The Wife signed me up for a couple try-this-out meditation/yoga/etc. type classes this morning, which feels wholly appropriate given where things are with the Cubs. Perhaps I will be very zen for this afternoon’s game, regardless of the outcome …

  • If that Kris Bryant drive in the 7th yesterday had gone just about 15 feet further, it’s a game-winning grand slam, and maybe today’s conversation is entirely different, even if the performance was more or less exactly the same. That’s baseball. But the thing is, over the course of 162 games, you are *always* going to have a lot of those “ooh, so close” moments, and if they keep going against you, then you’re probably not winning a lot of games – which is why we notice them in the first place.
  • There is no magic bean that makes that ball go a little further in that moment. But there is some kind of secret sauce underneath the surface, permeating throughout the organization over the course of several years, that does make a difference in those close games, so maybe it doesn’t come down to that particular fly ball. And the Cubs’ secret sauce the last few years simply hasn’t tasted very good. That’s a concept we’ll have to explore more in the early part of the offseason – something went wrong deeper in the org a few years ago, and I think we’re seeing the spoiled fruits now in the way these games keep shaking out.

(Extracted page text data)

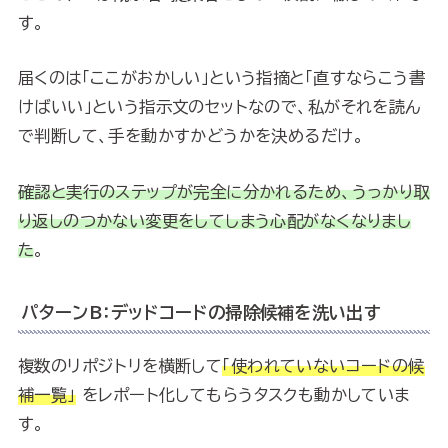
す。
届くのは「ここがおかしい」という指摘と「直すならこう書
けばいい」という指示文のセットなので、私がそれを読ん
で判断して、手を動かすかどうかを決めるだけ。
確認と実行のステップが完全に分かれるため、うっかり取
り返しのつかない変更をしてしまう心配がなくなりまし
た
。
パターンB：デッドコードの掃除候補を洗い出す
複数のリポジトリを横断して
「使われていないコードの候
補一覧」
をレポート化してもらうタスクも動かしていま
す。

- **Exercises**:
1. In the Cubs commentary, about how much farther would Kris Bryant's drive in the 7th have needed to go to become a game-winning grand slam?
2. Please resume the Cubs commentary, starting after its last sentence.

- **Responses to the tasks**:
1. About 15 feet.

2.
(Photo by Nuccio DiNuzzo/Getty Images)
  • Anthony Rizzo’s affect here really seems to say it all, even setting his words aside. The whole thing has a – very appropriate – “I don’t know what else I can effing do” feel to it:

  • If you want to keep feeling bad about the loss and the state of things, here you go, as this sums it up well:

  • Not a lot to enjoy yesterday, but this has been neat to follow:

  • It really sucks that Keegan Thompson missed this year, because he got so lost in the shuffle of the upper-level arms, and he could have emerged as a very near-term fill-in starter (or more). Glad he’s healthy again and getting extra work in the Arizona Fall League, which is a very tough place to pitch:

  • Thompson, 24, is thought of as one of those high-floor, low-ceiling arms, because he’s got a ton of usable pitches and is extremely polished with his approach and command. The question with those types is always whether they can make the leap to AAA/MLB and continue getting outs without getting blown up. A spike in Thompson’s strikeout rate would certainly make things interesting, though he’d have to show that it’s because of the stuff more than the polish – otherwise, it won’t play when facing more advanced competition. Really looking forward to his 2020 season. This is a guy who reached AA in his first full professional season.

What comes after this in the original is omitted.